## Given text
········
Transport Magnetic Proximity Effects in Platinum

Platinum (Pt) metal, being nonmagnetic and with a strong spin-orbit coupling interaction, has been central in detecting the pure spin current and establishing most of the recent spin-based phenomena. Magnetotransport measurements, both electrical and thermal, conclusively show strong ferromagnetic characteristics in thin Pt films on the ferromagnetic insulator due to the magnetic proximity effects. The pure spin current phenomena measured by Pt, including the inverse spin Hall and the spin Seebeck effects, are thus contaminated and not exclusively established.

Figure 1

(a) Normalized magnetic hysteresis loop at 300 K of the YIG substrate as a function of magnetic field $H$ applied in-plane along the long axis ($H_{\parallel }$), short axis ($H_T$), and perpendicular to plane ($H_{\perp }$). (b) Schematic diagram of the patterned Hall bar on a substrate in the $xy$ plane with $H$ at angle $\theta$. Contacts for transport and thermal measurements are labeled in numbers. (c) Schematic diagram of multiple patterned strips in ascending thickness.
········
## Entries supplied
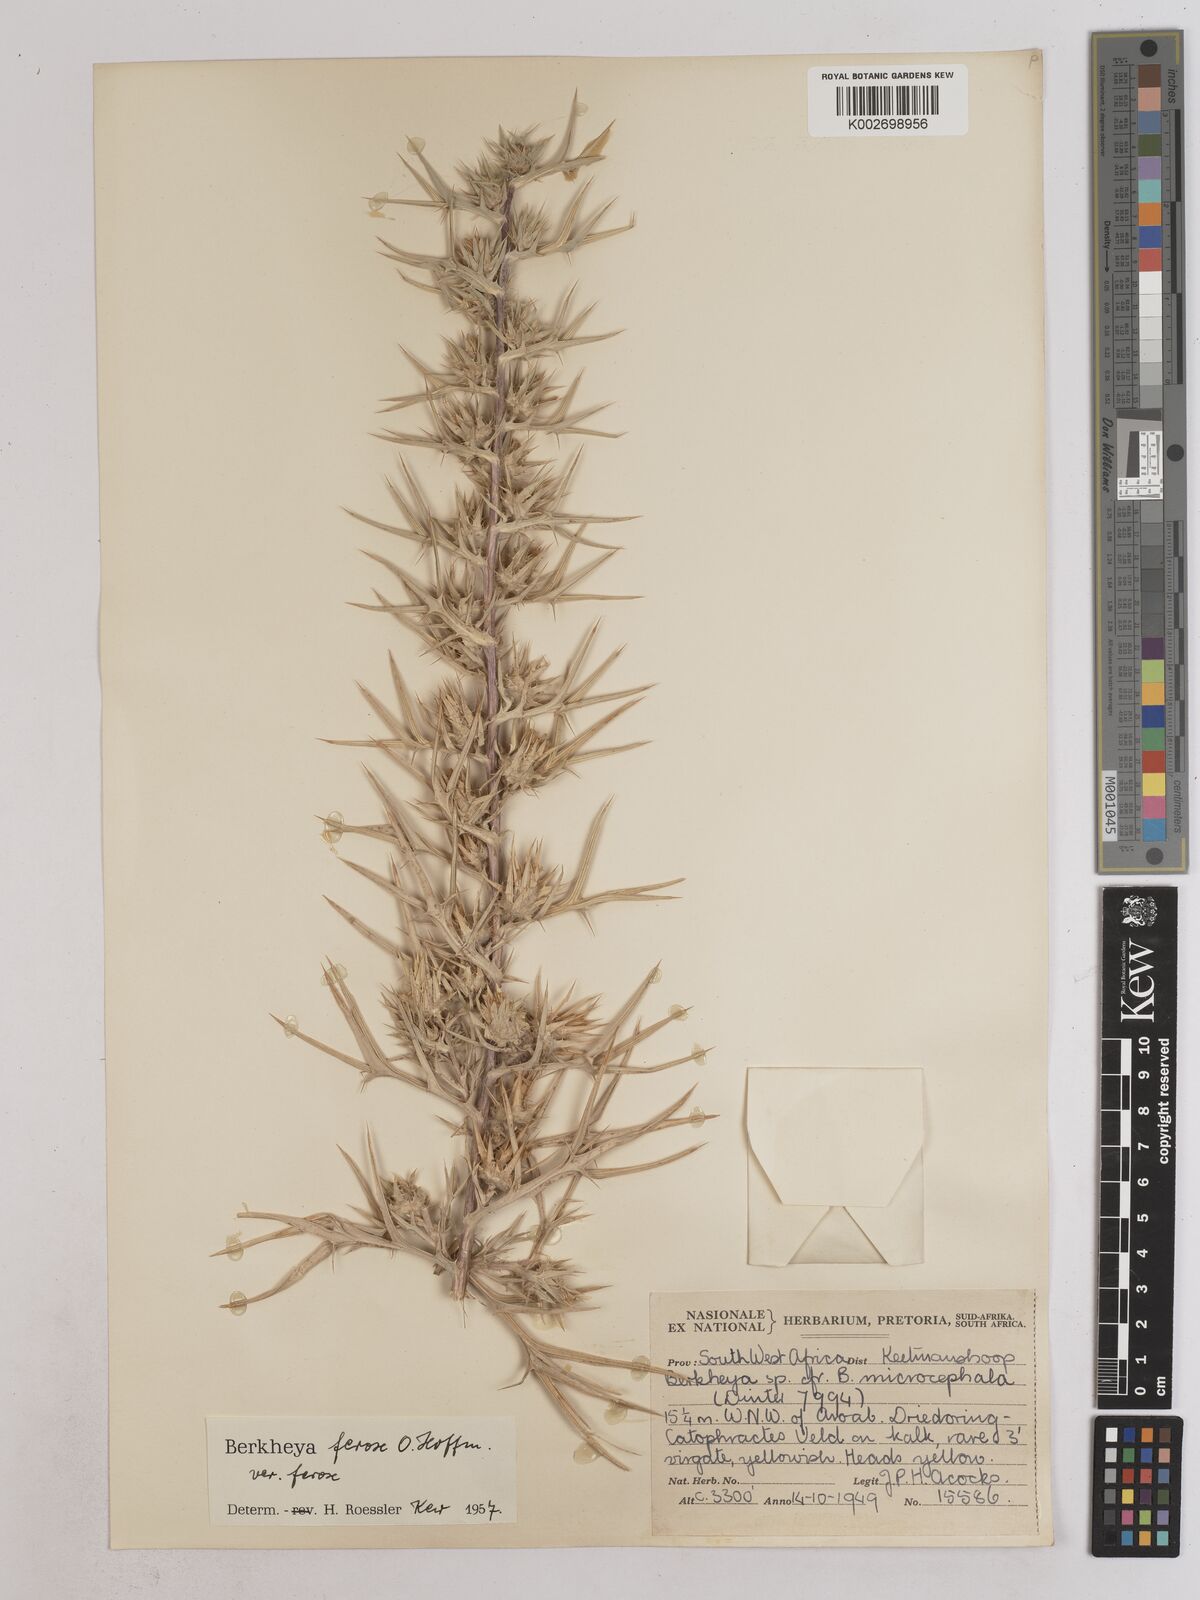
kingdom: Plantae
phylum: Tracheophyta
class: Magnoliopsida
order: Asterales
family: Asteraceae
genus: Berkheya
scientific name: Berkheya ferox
········
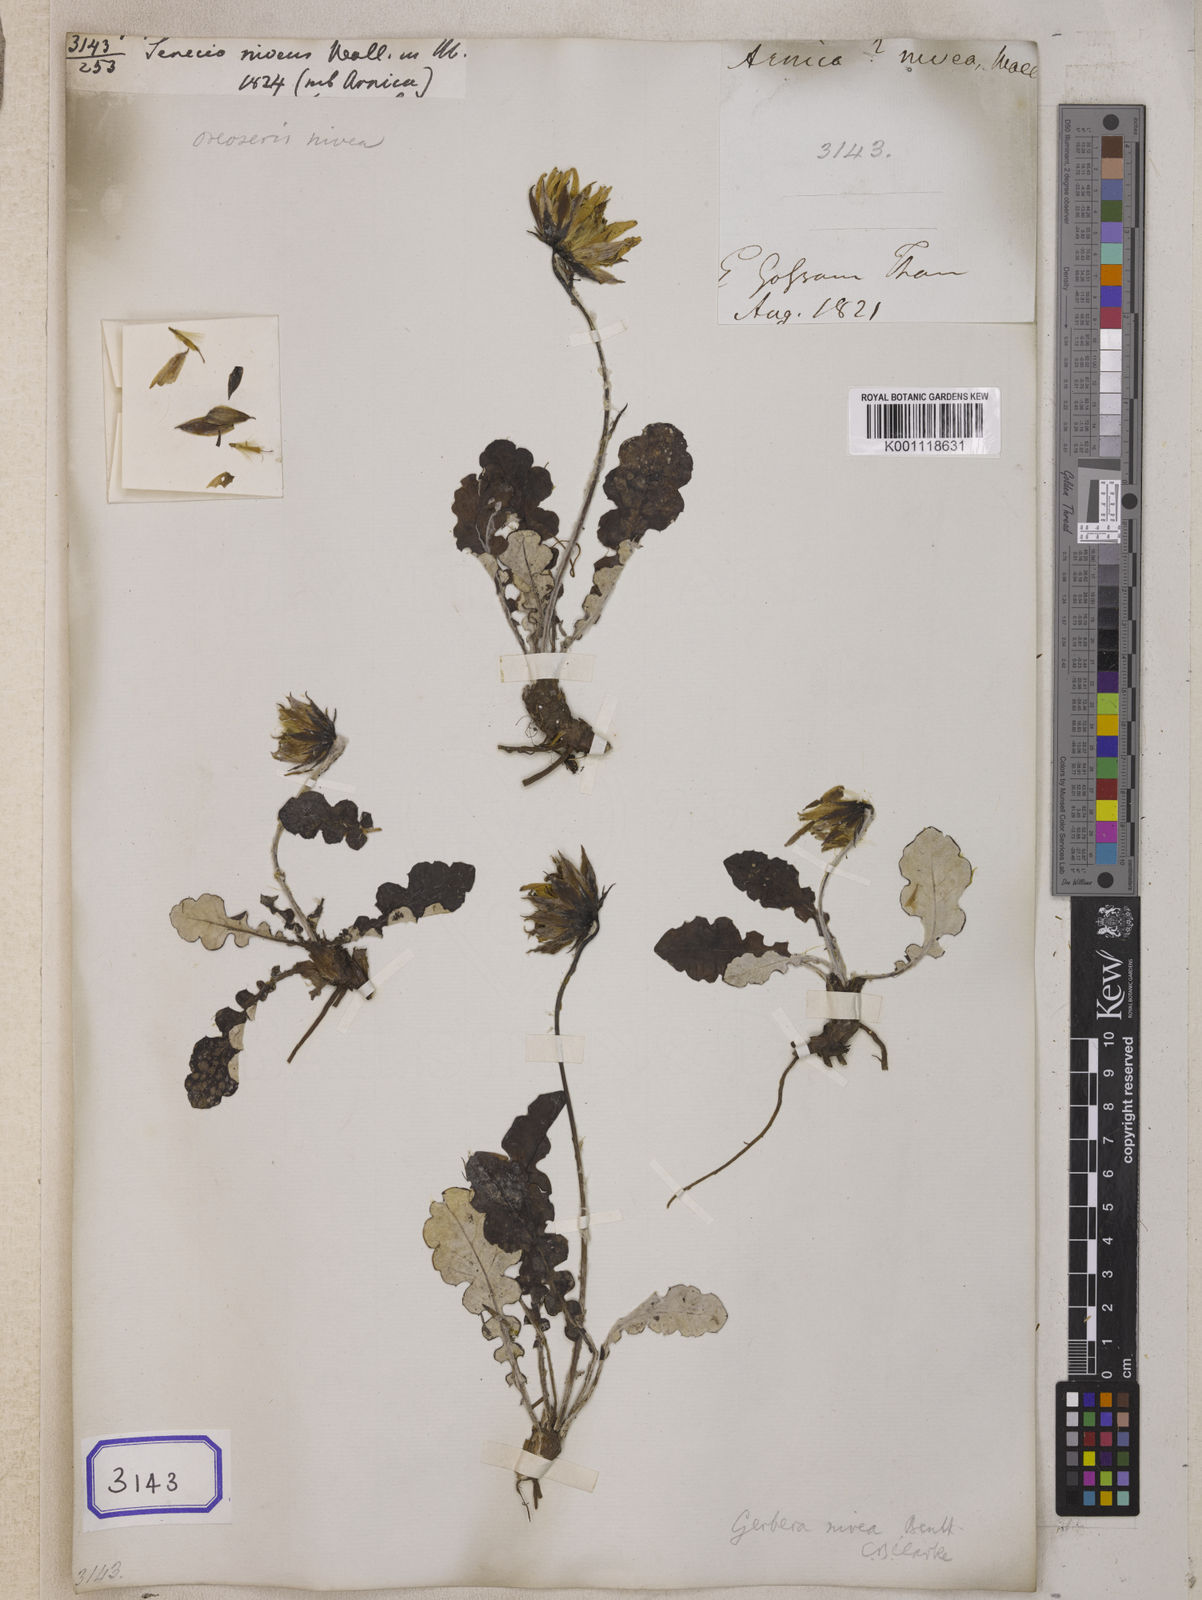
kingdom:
········
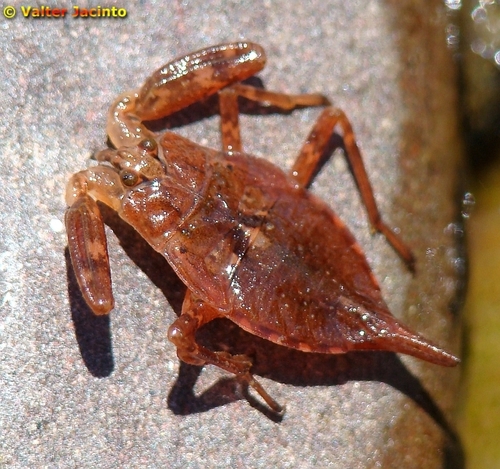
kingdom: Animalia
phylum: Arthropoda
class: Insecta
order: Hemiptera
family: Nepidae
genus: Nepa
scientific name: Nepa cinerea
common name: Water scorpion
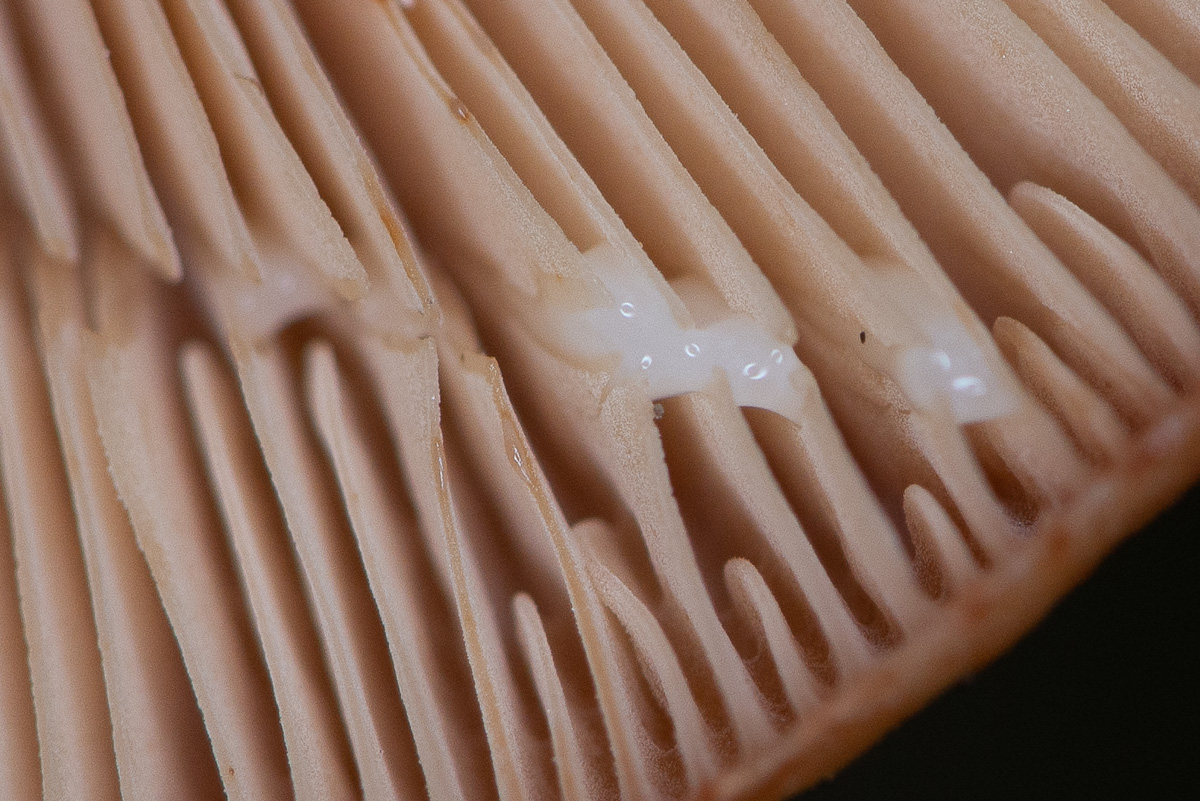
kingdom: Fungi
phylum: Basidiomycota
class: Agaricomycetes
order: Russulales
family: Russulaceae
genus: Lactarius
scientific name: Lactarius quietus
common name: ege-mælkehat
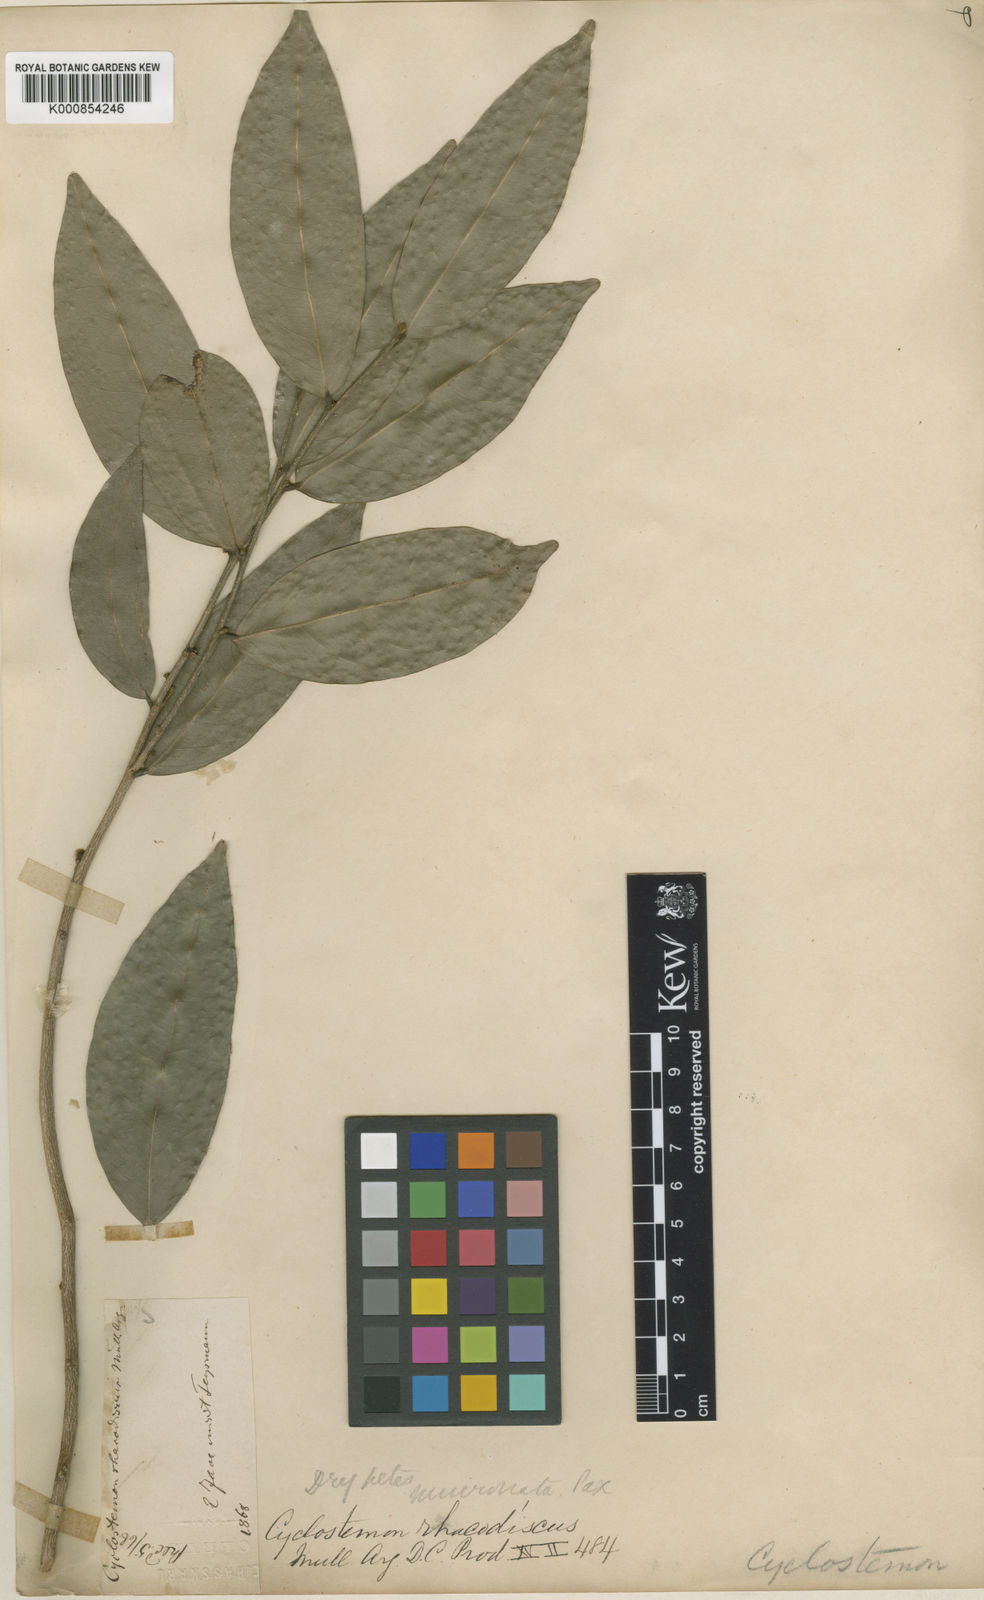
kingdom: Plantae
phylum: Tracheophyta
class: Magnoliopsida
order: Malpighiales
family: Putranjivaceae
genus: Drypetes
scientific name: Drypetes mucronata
········
## Required work
(1) From the platinum text, quote the passage that begins at "Platinum (Pt) metal, being" and stops after "not exclusively established.".
(2) In the platinum text, at what temperature was the hysteresis loop of the YIG substrate measured?
(3) Carry on the platinum text from the point where it stops.
The items have nothing to do with what is asked here.

## Expected answers
(1)
Platinum (Pt) metal, being nonmagnetic and with a strong spin-orbit coupling interaction, has been central in detecting the pure spin current and establishing most of the recent spin-based phenomena. Magnetotransport measurements, both electrical and thermal, conclusively show strong ferromagnetic characteristics in thin Pt films on the ferromagnetic insulator due to the magnetic proximity effects. The pure spin current phenomena measured by Pt, including the inverse spin Hall and the spin Seebeck effects, are thus contaminated and not exclusively established.

(2) 300 K

(3)
Figure 2

(a) MR measurement (left scale) of $\mathrm{Pt}(14\mathrm{nm})/\mathrm{YIG}$, $\mathrm{Cu}(10\mathrm{nm})/\mathrm{YIG}$, and $\mathrm{Pt}(10\mathrm{nm})/\mathrm{Si}$ as a function of magnetic field $H$ at $\theta =0°({\rho }_{\parallel })$ and $90°({\rho }_T)$. Also shown is the normalized magnetization curve (right scale) of $\mathrm{Pt}(14\mathrm{nm})/\mathrm{YIG}$ at $\theta =0°(M_x)$ and $90°(M_y)$. (b) MR results (left scale) of ${\rho }_{\parallel }$ and ${\rho }_T$ and field-dependent thermal voltages (right scale) at $\theta =0°(V_{36}{)}_{\mathrm{th}}$ and $90°(V_{12}{)}_{\mathrm{th}}$ of $\mathrm{Py}(10\mathrm{nm})/\mathrm{YIG}$. (c) MR results of ${\rho }_{\parallel }$ and ${\rho }_T$ of $\mathrm{Py}(50\mathrm{nm})/\mathrm{Si}$. (d) AMR ratio as a function of the metal layer thickness $t$ of $\mathrm{Pt}/\mathrm{YIG}$ (open triangles and squares for polycrystalline and single crystal YIG) and $\mathrm{Py}/\mathrm{YIG}$ (blue open circles for polycrystalline YIG). Lines are guides to the eyes.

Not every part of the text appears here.